What is a diacritic?
A diacritic is a glyph that accompanies a letter and is mainly used to change the sound of the letter. A diacritical mark typically appears above or below a letter but they can be positioned within the letter itself.
Examples: Ã Ę Ł
Map of International Characters used in the World Archives Project
How to enter diacritical marks in the keying tool
In some cases you'll need to enter international characters that are not found on your computer's keyboard. To enter the characters, click the International characters icon located in the menu bar just above the form where data is entered. Once the International Characters window appears, click the character you wish to enter once to highlight it, then select the Insert button. Alternately, you can double click on the letter and it will insert it for you.

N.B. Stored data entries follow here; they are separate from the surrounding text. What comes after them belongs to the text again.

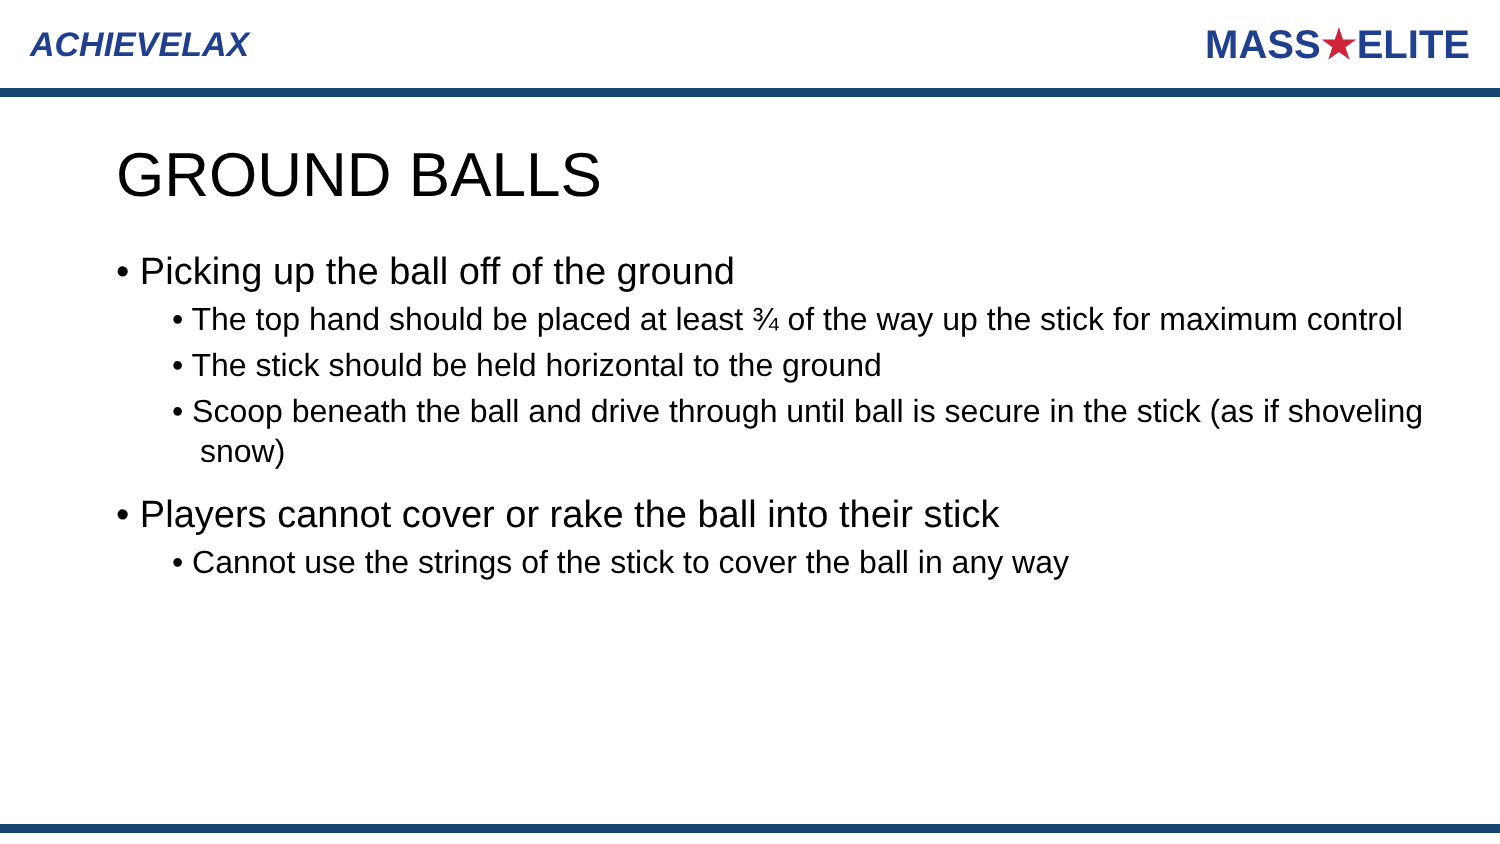ACHIEVELAX
MASS★ELITE
GROUND BALLS
• Picking up the ball off of the ground
• The top hand should be placed at least ¾ of the way up the stick for maximum control
• The stick should be held horizontal to the ground
• Scoop beneath the ball and drive through until ball is secure in the stick (as if shoveling snow)
• Players cannot cover or rake the ball into their stick
• Cannot use the strings of the stick to cover the ball in any way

When you key letters that have diacritical marks, you should only use the international character set provided or the numeric shortcut shown in the keying tool. In the image above the capital letter A with acute is highlighted. This letter also has a numeric shortcut of Alt+0193
Note: Not all diacritics will have a shortcut displayed. Do not use other keyboard shortcuts.
There can be and are multiple methods of getting the same diacritic to display using special combinations of keys, but the character will not be recognized during processing in the World Archives tool and will cause errors.
Known problems with Windows XP
There are some diacritics that older Microsoft Windows operating systems do not fully recognize. Windows XP default fonts for example do not recognize some diacritics such as the Romanian T-comma. When your operating system does not recognize a particular diacritic you may see words in the wiki pages or in the keying tool (particularly during review and arbitration) that look like they have a box inserted as a letter.
Example: Mie□dzyrzecz instead of Międzyrzecz.
These errors are typically happening with letters that have a ring such as ů or a letter with a comma, cedilla, (ș ş) or in the example above the E ogonek.
Windows XP Remedies
One way to remedy this is to upgrade your operating system to Windows Vista or Windows 7.
If upgrading is not possible and you are running Windows XP, you may be able to install the European Union Expansion Font Update, which adds support for 6 additional characters: Ș, ș, Ț, ț, Ѝ, ѝ (s and t with comma, Cyrillic i with grave ). If these characters display correctly, you do not need to install this.
Note: Ancestry.com does not endorse, guarantee or provide support for any of these products.
Notes for Arbitrators and Reviewers
Arbitrators and reviewers who are using Windows XP operating systems: If you see the □ displayed when you are reviewing or arbitrating an image set, you will want to consider getting the font update described above. Since you do not have the ability to see the correct diacritic you will need to key the proper diacritic using the international characters symbols provided to ensure the proper diacritic is being entered. If all keyers use the same method of entering in diacritics, then during arbitration the system will not flag them as a discrepancy to be arbitrated.